### Collection entries
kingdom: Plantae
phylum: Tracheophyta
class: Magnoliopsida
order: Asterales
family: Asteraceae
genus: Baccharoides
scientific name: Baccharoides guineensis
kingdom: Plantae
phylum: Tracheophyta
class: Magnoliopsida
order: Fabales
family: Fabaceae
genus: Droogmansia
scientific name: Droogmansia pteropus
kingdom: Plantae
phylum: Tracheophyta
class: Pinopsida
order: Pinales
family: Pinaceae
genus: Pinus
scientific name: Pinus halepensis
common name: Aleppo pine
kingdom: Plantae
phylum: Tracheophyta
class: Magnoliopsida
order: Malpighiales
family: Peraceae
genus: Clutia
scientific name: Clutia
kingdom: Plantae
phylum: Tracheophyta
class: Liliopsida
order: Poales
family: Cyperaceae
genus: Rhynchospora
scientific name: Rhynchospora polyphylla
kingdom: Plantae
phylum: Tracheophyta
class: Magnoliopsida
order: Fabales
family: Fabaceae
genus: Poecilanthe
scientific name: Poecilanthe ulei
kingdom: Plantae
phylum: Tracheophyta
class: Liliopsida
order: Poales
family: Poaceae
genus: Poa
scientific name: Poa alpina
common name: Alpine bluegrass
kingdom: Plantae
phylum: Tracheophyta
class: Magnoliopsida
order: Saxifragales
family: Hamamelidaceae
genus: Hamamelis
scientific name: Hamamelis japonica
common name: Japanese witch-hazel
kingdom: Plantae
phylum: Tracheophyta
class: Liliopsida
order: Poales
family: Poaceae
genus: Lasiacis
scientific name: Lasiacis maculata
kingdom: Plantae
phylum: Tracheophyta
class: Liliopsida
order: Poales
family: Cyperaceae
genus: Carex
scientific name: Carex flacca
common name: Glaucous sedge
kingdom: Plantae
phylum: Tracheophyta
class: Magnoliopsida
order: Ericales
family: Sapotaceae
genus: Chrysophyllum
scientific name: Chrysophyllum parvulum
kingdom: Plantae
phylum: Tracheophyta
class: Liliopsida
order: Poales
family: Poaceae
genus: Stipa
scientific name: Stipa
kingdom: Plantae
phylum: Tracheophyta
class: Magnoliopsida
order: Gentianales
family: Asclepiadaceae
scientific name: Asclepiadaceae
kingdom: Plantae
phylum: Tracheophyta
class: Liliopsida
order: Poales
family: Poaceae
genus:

### Written request
Write out all of the lines above word for word, in the same order.

### Worked solution
kingdom: Plantae
phylum: Tracheophyta
class: Magnoliopsida
order: Asterales
family: Asteraceae
genus: Baccharoides
scientific name: Baccharoides guineensis
kingdom: Plantae
phylum: Tracheophyta
class: Magnoliopsida
order: Fabales
family: Fabaceae
genus: Droogmansia
scientific name: Droogmansia pteropus
kingdom: Plantae
phylum: Tracheophyta
class: Pinopsida
order: Pinales
family: Pinaceae
genus: Pinus
scientific name: Pinus halepensis
common name: Aleppo pine
kingdom: Plantae
phylum: Tracheophyta
class: Magnoliopsida
order: Malpighiales
family: Peraceae
genus: Clutia
scientific name: Clutia
kingdom: Plantae
phylum: Tracheophyta
class: Liliopsida
order: Poales
family: Cyperaceae
genus: Rhynchospora
scientific name: Rhynchospora polyphylla
kingdom: Plantae
phylum: Tracheophyta
class: Magnoliopsida
order: Fabales
family: Fabaceae
genus: Poecilanthe
scientific name: Poecilanthe ulei
kingdom: Plantae
phylum: Tracheophyta
class: Liliopsida
order: Poales
family: Poaceae
genus: Poa
scientific name: Poa alpina
common name: Alpine bluegrass
kingdom: Plantae
phylum: Tracheophyta
class: Magnoliopsida
order: Saxifragales
family: Hamamelidaceae
genus: Hamamelis
scientific name: Hamamelis japonica
common name: Japanese witch-hazel
kingdom: Plantae
phylum: Tracheophyta
class: Liliopsida
order: Poales
family: Poaceae
genus: Lasiacis
scientific name: Lasiacis maculata
kingdom: Plantae
phylum: Tracheophyta
class: Liliopsida
order: Poales
family: Cyperaceae
genus: Carex
scientific name: Carex flacca
common name: Glaucous sedge
kingdom: Plantae
phylum: Tracheophyta
class: Magnoliopsida
order: Ericales
family: Sapotaceae
genus: Chrysophyllum
scientific name: Chrysophyllum parvulum
kingdom: Plantae
phylum: Tracheophyta
class: Liliopsida
order: Poales
family: Poaceae
genus: Stipa
scientific name: Stipa
kingdom: Plantae
phylum: Tracheophyta
class: Magnoliopsida
order: Gentianales
family: Asclepiadaceae
scientific name: Asclepiadaceae
kingdom: Plantae
phylum: Tracheophyta
class: Liliopsida
order: Poales
family: Poaceae
genus:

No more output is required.